What to do. Extract each line of the data below exactly as written.

Material provided.

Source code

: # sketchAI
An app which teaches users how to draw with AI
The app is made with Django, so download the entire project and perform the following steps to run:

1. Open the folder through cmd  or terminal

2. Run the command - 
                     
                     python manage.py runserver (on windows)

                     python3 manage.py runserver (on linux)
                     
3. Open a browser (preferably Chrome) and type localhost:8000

The completed task.
Source code

: # sketchAI
An app which teaches users how to draw with AI
The app is made with Django, so download the entire project and perform the following steps to run:

1. Open the folder through cmd  or terminal

2. Run the command - 
                     
                     python manage.py runserver (on windows)

                     python3 manage.py runserver (on linux)
                     
3. Open a browser (preferably Chrome) and type localhost:8000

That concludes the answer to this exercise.